90% of everything around you is transported by cargo vessels. So it’s not surprising that shipping is responsible for 3% of global C02 emissions. This needs to become more sustainable. That’s why TU Delft is launching a new research programme on 31 October to explore the possibilities of wind-assisted propulsion for cargo vessels. The aim is to reduce fuel consumption by 30%.
’In this research programme, we’re actually going back to the classic notion of a sail,’ says Albert Rijkens, coordinator of the project. In other words, the wind is not used to generate energy, but to propel the ship directly. ’Instead of sails, we now use rotating steel rotors that exert a propulsive force on the ship by means of an aerodynamic effect.’ Of course, wind on its own is not enough to propel a large ship, that’s why the projects looks at wind-assisted propulsion. This saves fuel and, more importantly, reduces C02 emissions.
Aligning vessel and sail
According to Rijkens, there are already around 30 vessels using wind-assisted propulsion worldwide. ’It’s an emerging market. For a long time vessels were exempt from emission regulations. Until the beginning of this year. So there’s a need for technology that makes shipping more sustainable.’ The vessels on the market today are essentially prototypes. The auxiliary sails have been fitted to existing cargo ships.
’Development is now a trial-and-error process. Our new research programme aims to make it more professional and align the auxiliary sails with the vessels. We want to explore what ship designs should look like in the future for a genuinely integrated overall solution.’ The fuel reduction of existing prototypes is now around 10%, but Rijkens believes it could eventually reach 30%.
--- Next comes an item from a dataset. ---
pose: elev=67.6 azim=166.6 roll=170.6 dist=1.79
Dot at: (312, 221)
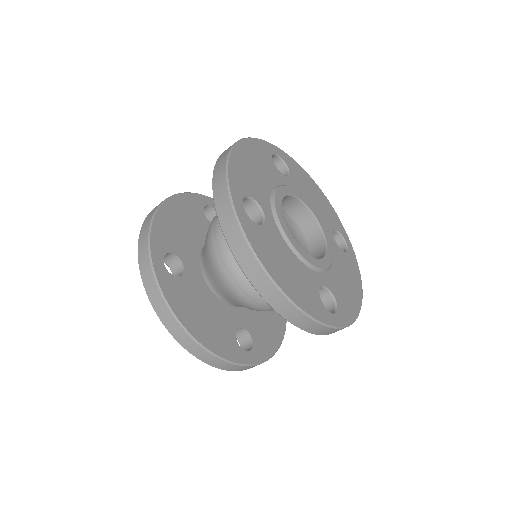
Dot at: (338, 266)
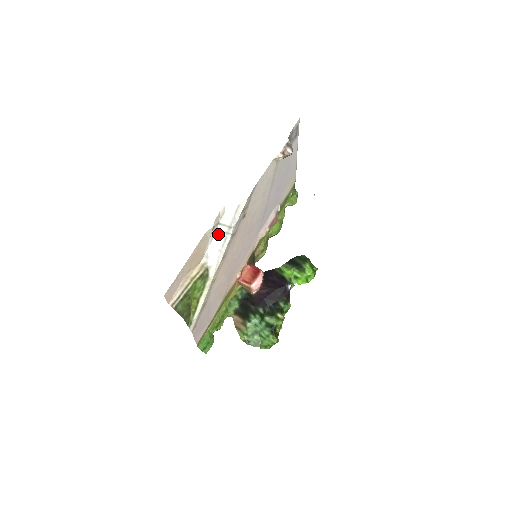
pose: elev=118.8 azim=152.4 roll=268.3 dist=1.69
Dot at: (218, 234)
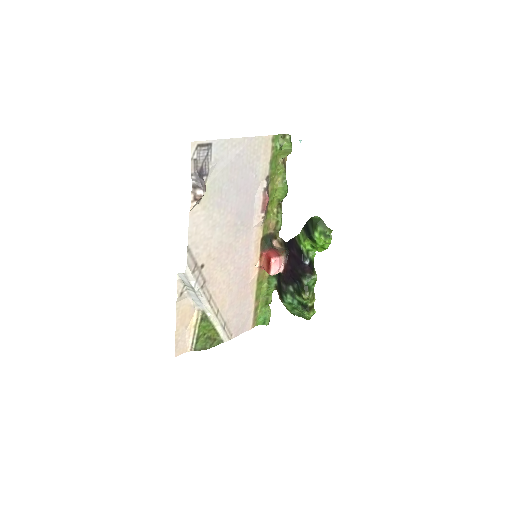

Towing tank and wind tunnel
The programme is a collaboration between the faculties of Mechanical, Maritime and Materials Engineering ( 3mE ) and Aerospace Engineering. AE is responsible for rotor performance experiments in the wind tunnel. At 3mE, new hull shapes and keel designs are tested in the towing tank to convert the force on the rotors into a propulsive force as efficiently as possible under water.
Rijkens: ’The forces from the rotors cause the ship to drift and start to list. This change in position creates a complex flow of water around the hull. To measure this, small floating particles in the towing tank are illuminated with a powerful laser, making them visible to cameras in the measurement setup. These camera images can be used to accurately map the entire flow around the ship. This is then used to check the results of computer simulations.’
The official launch of the four-year Wind Assisted Ship Propulsion (WASP) research programme will take place on 31 October. The programme will receive a financial injection of 4 million euros from the Bijlboegfonds. The first measurements in the towing tank have now been completed. A number of research proposals in collaboration with departments from the 3mE and AE faculties are currently being finalised. More information on these research projects will soon be available on the WASP website.